───── Extracted information ─────
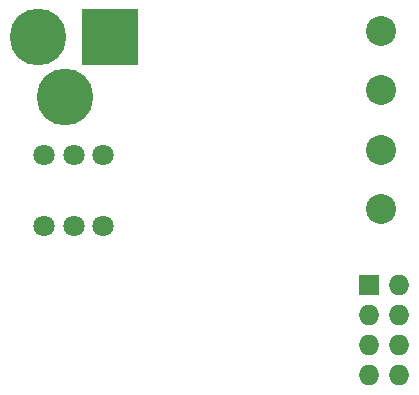
<source format=gbr>
%FSLAX46Y46*%
G04 Gerber Fmt 4.6, Leading zero omitted, Abs format (unit mm)*
G04 Created by KiCad (PCBNEW (2014-10-22 BZR 5214)-product) date Sat 10 Oct 2015 08:53:24 PM EDT*
%MOMM*%
G01*
G04 APERTURE LIST*
%ADD10C,0.200000*%
%ADD11C,4.800600*%
%ADD12R,4.800600X4.800600*%
%ADD13R,1.727200X1.727200*%
%ADD14O,1.727200X1.727200*%
%ADD15C,1.800000*%
%ADD16C,2.540000*%
G04 APERTURE END LIST*
D10*
D11*
X155000000Y-111000000D03*
D12*
X161096000Y-111000000D03*
D11*
X157286000Y-116080000D03*
D13*
X183000000Y-132000000D03*
D14*
X185540000Y-132000000D03*
X183000000Y-134540000D03*
X185540000Y-134540000D03*
X183000000Y-137080000D03*
X185540000Y-137080000D03*
X183000000Y-139620000D03*
X185540000Y-139620000D03*
D15*
X155500000Y-121000000D03*
X158000000Y-121000000D03*
X160500000Y-121000000D03*
X155500000Y-127000000D03*
X158000000Y-127000000D03*
X160500000Y-127000000D03*
D16*
X184000000Y-120500000D03*
X184000000Y-115500000D03*
X184000000Y-110500000D03*
X184000000Y-125500000D03*
M02*

</source>
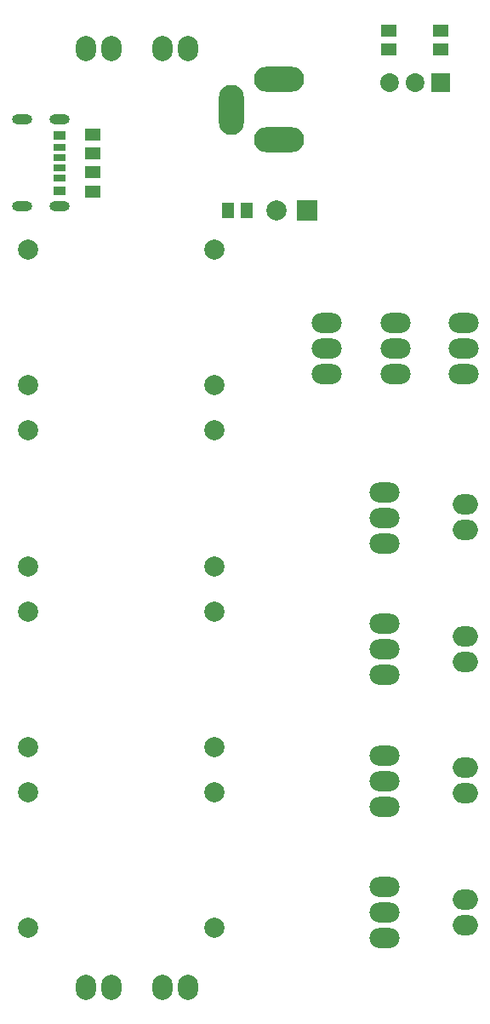
<source format=gbr>
G04*
G04 #@! TF.GenerationSoftware,Altium Limited,Altium Designer,24.2.2 (26)*
G04*
G04 Layer_Color=255*
%FSLAX44Y44*%
%MOMM*%
G71*
G04*
G04 #@! TF.SameCoordinates,D122A20A-D054-46DF-A371-D1266C08E9A0*
G04*
G04*
G04 #@! TF.FilePolarity,Positive*
G04*
G01*
G75*
%ADD16R,1.5000X1.3000*%
%ADD17R,1.1500X0.7000*%
%ADD18R,1.1500X0.8000*%
%ADD19R,1.1500X0.9000*%
%ADD20R,1.3000X1.5000*%
%ADD40O,2.0000X1.0000*%
%ADD41O,3.0000X2.0000*%
%ADD42O,5.0000X2.5000*%
%ADD43O,2.5000X5.0000*%
%ADD44O,2.0000X2.5000*%
%ADD45C,2.0000*%
%ADD46R,2.0000X2.0000*%
%ADD47O,2.5000X2.0000*%
%ADD48R,1.8600X1.8600*%
%ADD49C,1.8600*%
D16*
X91000Y863500D02*
D03*
Y882500D02*
D03*
Y844500D02*
D03*
Y825500D02*
D03*
X386000Y985500D02*
D03*
Y966500D02*
D03*
X437000Y985500D02*
D03*
Y966500D02*
D03*
D17*
X58379Y849000D02*
D03*
Y859000D02*
D03*
D18*
Y869200D02*
D03*
Y838800D02*
D03*
D19*
Y881500D02*
D03*
Y826500D02*
D03*
D20*
X225500Y807000D02*
D03*
X244500D02*
D03*
D40*
X58329Y897200D02*
D03*
Y810800D02*
D03*
X20329Y897200D02*
D03*
Y810800D02*
D03*
D41*
X392000Y694800D02*
D03*
Y669400D02*
D03*
Y644000D02*
D03*
X381000Y475932D02*
D03*
Y501332D02*
D03*
Y526732D02*
D03*
X460000Y694800D02*
D03*
Y669400D02*
D03*
Y644000D02*
D03*
X324000Y694800D02*
D03*
Y669400D02*
D03*
Y644000D02*
D03*
X381000Y83412D02*
D03*
Y108812D02*
D03*
Y134212D02*
D03*
Y214252D02*
D03*
Y239652D02*
D03*
Y265052D02*
D03*
Y345092D02*
D03*
Y370492D02*
D03*
Y395892D02*
D03*
D42*
X276000Y877449D02*
D03*
Y937000D02*
D03*
D43*
X229100Y907039D02*
D03*
D44*
X160600Y968000D02*
D03*
X186000D02*
D03*
X109444Y35000D02*
D03*
X84044D02*
D03*
X186000D02*
D03*
X160600D02*
D03*
X84044Y968000D02*
D03*
X109444D02*
D03*
D45*
X27000Y93642D02*
D03*
Y228641D02*
D03*
X212000D02*
D03*
Y93642D02*
D03*
Y273428D02*
D03*
Y408428D02*
D03*
X27000D02*
D03*
Y273428D02*
D03*
X212000Y453214D02*
D03*
Y588214D02*
D03*
X27000D02*
D03*
Y453214D02*
D03*
X274000Y807000D02*
D03*
X212000Y632999D02*
D03*
Y768000D02*
D03*
X27000D02*
D03*
Y632999D02*
D03*
D46*
X304000Y807000D02*
D03*
D47*
X461500Y252920D02*
D03*
Y227520D02*
D03*
Y383760D02*
D03*
Y358360D02*
D03*
Y489200D02*
D03*
Y514600D02*
D03*
Y96680D02*
D03*
Y122080D02*
D03*
D48*
X437000Y934000D02*
D03*
D49*
X411600D02*
D03*
X386200D02*
D03*
M02*

</source>
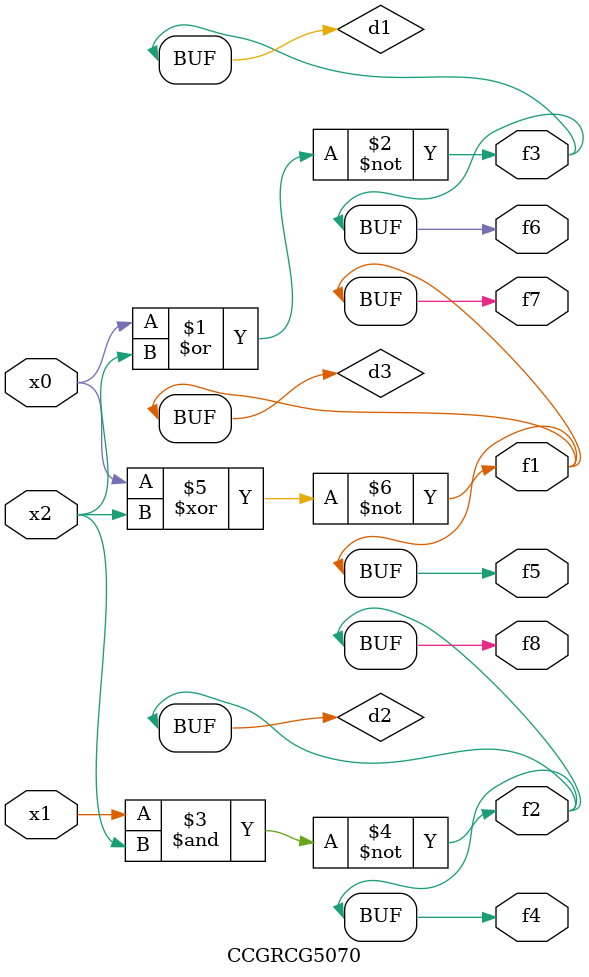
<source format=v>
module CCGRCG5070(
	input x0, x1, x2,
	output f1, f2, f3, f4, f5, f6, f7, f8
);

	wire d1, d2, d3;

	nor (d1, x0, x2);
	nand (d2, x1, x2);
	xnor (d3, x0, x2);
	assign f1 = d3;
	assign f2 = d2;
	assign f3 = d1;
	assign f4 = d2;
	assign f5 = d3;
	assign f6 = d1;
	assign f7 = d3;
	assign f8 = d2;
endmodule

</source>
─────
Read the entries and show each line that mentions "APERTURE".

G04 APERTURE LIST*
G04 APERTURE END LIST*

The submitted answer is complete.